On April 18, 19, and 20, 2024, Dr. Thavolia Glymph, Peabody Family Distinguished Professor of History and Professor of Law at Duke University, will deliver three lectures on “Playing ‘Dixie’ in Egypt: A Transnational Transcript of Race, Nation, Empire and Citizenship” for the Steven and Janice Brose Distinguished Lecture Series. The lectures are free and open to the public, and the schedule is as follows:
“’I am not going into the wilds of Africa’: Race and Nation in the Imagination of U.S. Civil War Veterans in Egypt” | Thursday, April 18, 5 p.m. | Foster Auditorium (102 Paterno Library)
“Playing ‘Dixie’ in the Wilds of Africa” | Friday, April 19, 5 p.m. | Foster Auditorium (102 Paterno Library)
“Egypt in the American Imaginary and the Making of an American Archive of Race and Nation” | Saturday, April 20, 11:30 a.m. | Foster Auditorium (102 Paterno Library)
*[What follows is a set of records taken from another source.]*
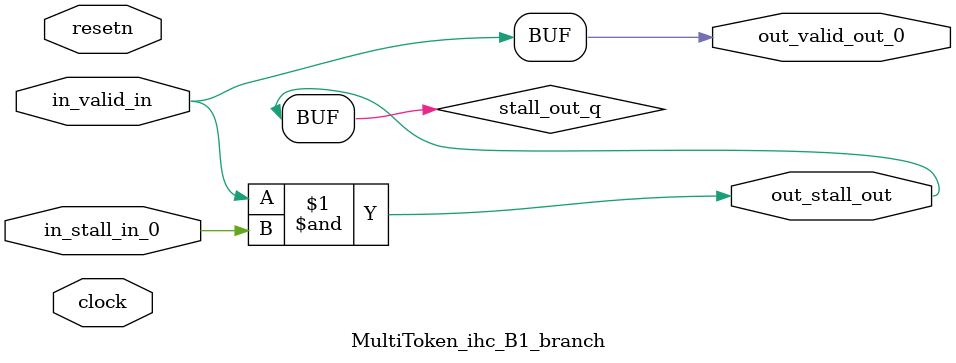
<source format=sv>



(* altera_attribute = "-name AUTO_SHIFT_REGISTER_RECOGNITION OFF; -name MESSAGE_DISABLE 10036; -name MESSAGE_DISABLE 10037; -name MESSAGE_DISABLE 14130; -name MESSAGE_DISABLE 14320; -name MESSAGE_DISABLE 15400; -name MESSAGE_DISABLE 14130; -name MESSAGE_DISABLE 10036; -name MESSAGE_DISABLE 12020; -name MESSAGE_DISABLE 12030; -name MESSAGE_DISABLE 12010; -name MESSAGE_DISABLE 12110; -name MESSAGE_DISABLE 14320; -name MESSAGE_DISABLE 13410; -name MESSAGE_DISABLE 113007; -name MESSAGE_DISABLE 10958" *)
module MultiToken_ihc_B1_branch (
    input wire [0:0] in_stall_in_0,
    input wire [0:0] in_valid_in,
    output wire [0:0] out_stall_out,
    output wire [0:0] out_valid_out_0,
    input wire clock,
    input wire resetn
    );

    wire [0:0] stall_out_q;


    // stall_out(LOGICAL,6)
    assign stall_out_q = in_valid_in & in_stall_in_0;

    // out_stall_out(GPOUT,4)
    assign out_stall_out = stall_out_q;

    // out_valid_out_0(GPOUT,5)
    assign out_valid_out_0 = in_valid_in;

endmodule

</source>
“Playing ‘Dixie’ in Egypt: A Transnational Transcript of Race, Nation, Empire and Citizenship” is a study of white Union and Confederate soldiers who joined the Egyptian army of the Khedive Isma’il after the Civil War. It explores why they left the U.S. to become mercenaries of a foreign army and, more centrally, the part they played in making and transcribing notions of race, citizenship, nation, and empire globally and at home. For more information on this lecture series, click here.
The Brose Lecture Series is sponsored by the George and Ann Richards Civil War Era Center at Penn State through the generosity of an endowment by Steven and Janice Brose and co-sponsored by the Penn State University Libraries.